## TASK TO CARRY OUT:
Here is the listing. Report each line in it that contains the string "KiCad".

── DATA PROVIDED

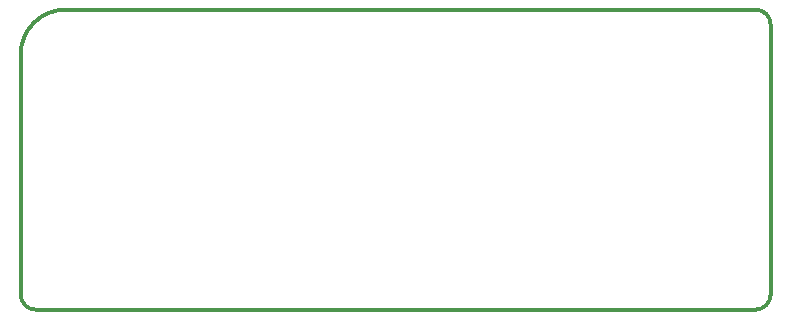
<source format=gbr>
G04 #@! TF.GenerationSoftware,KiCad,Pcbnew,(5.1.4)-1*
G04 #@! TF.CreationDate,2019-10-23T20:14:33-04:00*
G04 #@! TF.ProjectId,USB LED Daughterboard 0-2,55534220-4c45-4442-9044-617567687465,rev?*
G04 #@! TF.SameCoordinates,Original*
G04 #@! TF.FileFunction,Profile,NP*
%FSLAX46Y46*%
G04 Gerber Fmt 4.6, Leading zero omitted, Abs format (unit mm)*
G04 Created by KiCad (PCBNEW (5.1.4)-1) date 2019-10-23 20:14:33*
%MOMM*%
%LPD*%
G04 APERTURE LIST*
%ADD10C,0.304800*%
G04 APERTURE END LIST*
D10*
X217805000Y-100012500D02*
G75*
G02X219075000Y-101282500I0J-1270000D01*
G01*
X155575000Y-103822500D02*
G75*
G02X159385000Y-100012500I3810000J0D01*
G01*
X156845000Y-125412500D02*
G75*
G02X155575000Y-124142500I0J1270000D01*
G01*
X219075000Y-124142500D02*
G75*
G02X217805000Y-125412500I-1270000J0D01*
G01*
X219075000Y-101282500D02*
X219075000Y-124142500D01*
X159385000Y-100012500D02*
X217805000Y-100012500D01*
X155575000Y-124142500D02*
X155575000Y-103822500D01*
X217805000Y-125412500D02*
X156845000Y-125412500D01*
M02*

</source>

────
── DATA PROVIDED

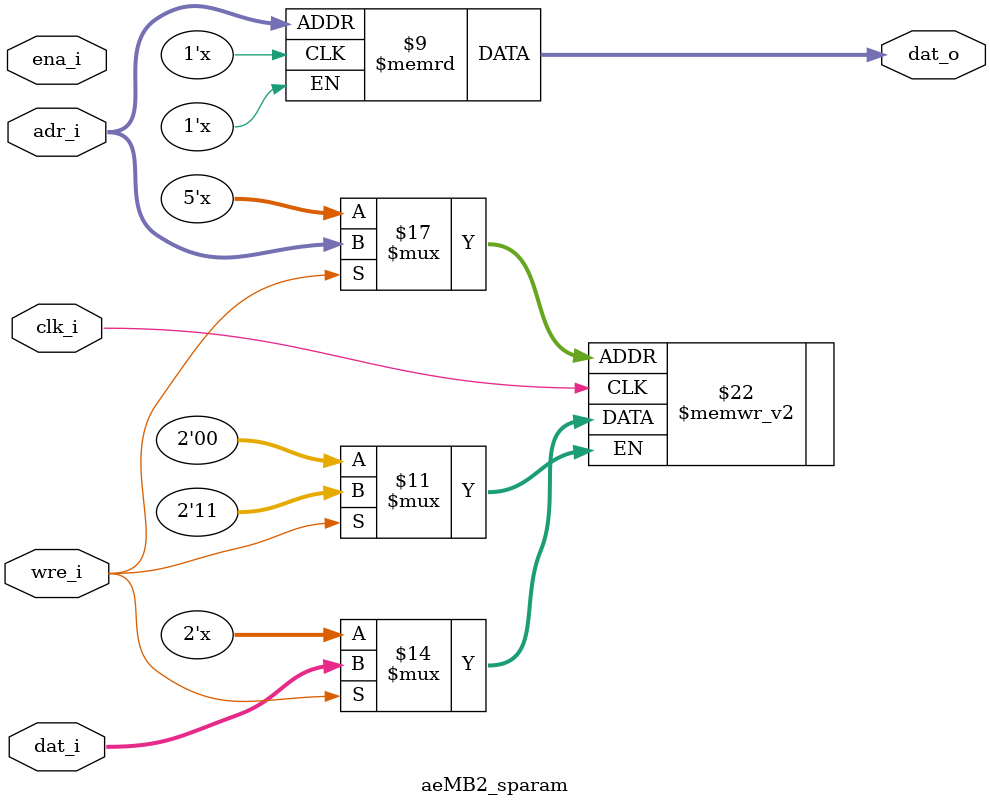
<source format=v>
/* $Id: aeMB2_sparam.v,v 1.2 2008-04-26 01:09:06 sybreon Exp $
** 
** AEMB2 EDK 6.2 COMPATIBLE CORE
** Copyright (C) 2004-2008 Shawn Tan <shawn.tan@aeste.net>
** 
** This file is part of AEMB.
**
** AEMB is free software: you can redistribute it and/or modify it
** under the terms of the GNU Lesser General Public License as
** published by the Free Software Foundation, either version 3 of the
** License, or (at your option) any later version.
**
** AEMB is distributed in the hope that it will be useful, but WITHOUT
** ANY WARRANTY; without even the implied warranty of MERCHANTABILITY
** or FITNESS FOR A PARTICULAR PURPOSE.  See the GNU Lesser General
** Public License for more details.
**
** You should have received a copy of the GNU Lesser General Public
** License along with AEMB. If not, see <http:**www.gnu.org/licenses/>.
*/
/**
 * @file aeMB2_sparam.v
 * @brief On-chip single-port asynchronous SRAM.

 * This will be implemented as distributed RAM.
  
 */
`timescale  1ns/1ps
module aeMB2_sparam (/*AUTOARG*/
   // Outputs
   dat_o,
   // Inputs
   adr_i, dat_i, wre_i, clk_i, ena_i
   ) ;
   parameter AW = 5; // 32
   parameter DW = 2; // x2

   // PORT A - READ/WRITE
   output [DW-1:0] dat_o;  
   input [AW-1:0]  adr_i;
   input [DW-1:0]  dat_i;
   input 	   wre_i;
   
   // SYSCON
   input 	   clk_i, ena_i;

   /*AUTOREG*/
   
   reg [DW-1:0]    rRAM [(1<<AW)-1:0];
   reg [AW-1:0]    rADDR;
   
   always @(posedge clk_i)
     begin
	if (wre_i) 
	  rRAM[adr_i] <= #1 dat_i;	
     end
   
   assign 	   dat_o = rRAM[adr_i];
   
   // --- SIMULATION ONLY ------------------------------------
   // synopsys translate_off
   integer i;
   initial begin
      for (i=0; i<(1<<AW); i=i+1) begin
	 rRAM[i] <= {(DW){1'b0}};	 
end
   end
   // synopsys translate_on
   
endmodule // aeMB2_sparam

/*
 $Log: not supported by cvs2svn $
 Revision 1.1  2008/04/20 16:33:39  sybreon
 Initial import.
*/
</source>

────

## ANSWER SPACE:
G04 #@! TF.GenerationSoftware,KiCad,Pcbnew,(5.1.4)-1*
G04 Created by KiCad (PCBNEW (5.1.4)-1) date 2019-10-23 20:14:33*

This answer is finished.